Может, странно считать для себя нравственным мерилом собственного отца? Но вот так получилось: никого я не встречал лучше и более подходящего для такого мерила и ничего уже с этим не поделаешь.
Итак, папа…
Остается выяснить, какие черты или свойства я считаю обязательными для моего нравственного идеала. «Чувство каменной горы». Это — наиважнейшее, и его-то я ощущал чисто животным образом с самого раннего детства: вот человек, на которого можно положиться, как на каменную гору. Все выстоит, ото всего защитит, укроет, будет стоять прочно и твердо в любые бури и невзгоды. Наверно, в детстве очень важно вот так верить в человека, в его слово, в его силу физическую и нравственную. Детство давно миновало, а вера осталась.
Второе — гражданственность. Чтобы к делам своей страны, своего народа относиться как к собственным, даже горячее, злее, заинтересованнее, чем к собственным.
Был однажды спор между папой и Любой Шухаевой. Люба сказала, что она арендатор жизни, и арендатор кратковременный. Поэтому она и хочет взять от жизни все, что та может ей дать, и ничего не желает ни строить, ни оставлять после себя. Помню, как папа тогда разъярился. Сказал, что он-то настоящий владелец жизни, и владелец именно нашей жизни, в нашей стране. Поэтому и строит и растит людей, и все, что происходит у нас, его, как владельца, прямо касается, а такое мировоззрение, как у Любы, он считает глубоко враждебным, мещанским и мелким. Мама еле его утихомирила тогда.

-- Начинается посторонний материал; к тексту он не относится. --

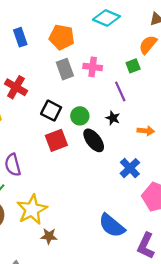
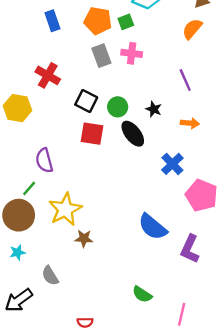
green square: (133, 66) -> (126, 22), moved
purple line: (120, 91) -> (185, 80), moved
red square: (56, 140) -> (92, 134), turned 30

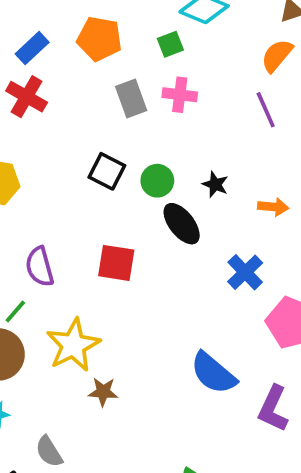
blue rectangle: (52, 21) -> (32, 48), moved, turned 66
orange pentagon: (98, 21) -> (99, 39), moved
red cross: (48, 75) -> (27, 97), moved
purple line: (185, 80) -> (266, 110), moved
red square: (92, 134) -> (116, 263), moved

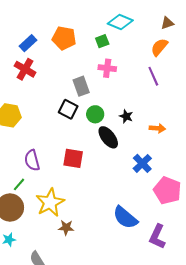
gray rectangle: (131, 98) -> (81, 86), moved

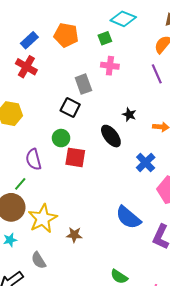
green circle: (95, 114) -> (61, 138), moved
yellow star: (50, 202) -> (43, 219), moved
brown star: (66, 228) -> (74, 235), moved

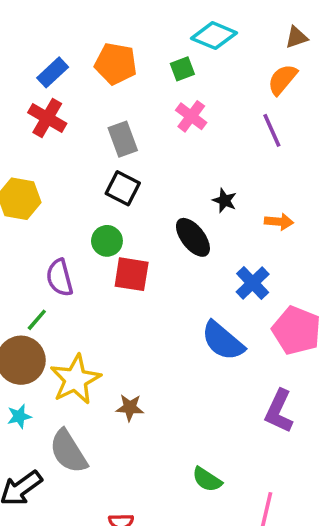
pink cross: (110, 66) -> (191, 116), turned 30
gray rectangle: (83, 84) -> (123, 139), moved
blue semicircle: (128, 218) -> (223, 341), moved
gray semicircle: (39, 260) -> (68, 451), size x1.5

Дальше пойдет чувство юмора. Это очень важный элемент. Помогает в любом случае жизни — и в обращении с людьми, и для собственного самочувствия, и для того, чтобы правильно оценивать события.
Мама иногда вдруг начинала наскакивать на папу, что-то ему выговаривать. А он, бывало, посмотрит на нее лукаво и вдруг скажет что-то до того смешное, милое и остроумное, так необидно подшутит над мамой-Дусей, что и сама она рассмеется, скажет: «Фу, Сергей, с тобой и поссориться невозможно». — «А ты и не ссорься», — отвечает ей папа и опять пошутит, но легко, с таким тактом, что всем делается весело и приятно.
И, конечно же, благородство, доброта, внимательность к людям. Чего стоила ему одна история с Лизой, как уговаривали его отдать Лизу в детский дом, как убеждали, что она бросает тень на всю нашу семью. И всегда, во все минуты он показывал благородство, и доброту, и душевную стойкость удивительную. И потом — эта его любовь к людям, любовь к жизни, умение каждый день прожить так, чтобы было чем его вспомнить… Как мне его не хватает! Как он нужен мне!
Кто-то идет сюда. Блокнот — в черный толстый том «Удивительных превращений анжуйской ведьмы-обольстительницы, именуемой Жанной д'Арвильи».
Надо еще записать первый день у О. С виду он точь-в-точь Анатоль Франс, которого помню по портретам. Остроконечная бородка, длинное тонкое лицо под черной шапочкой, иронический и мудрый глаз.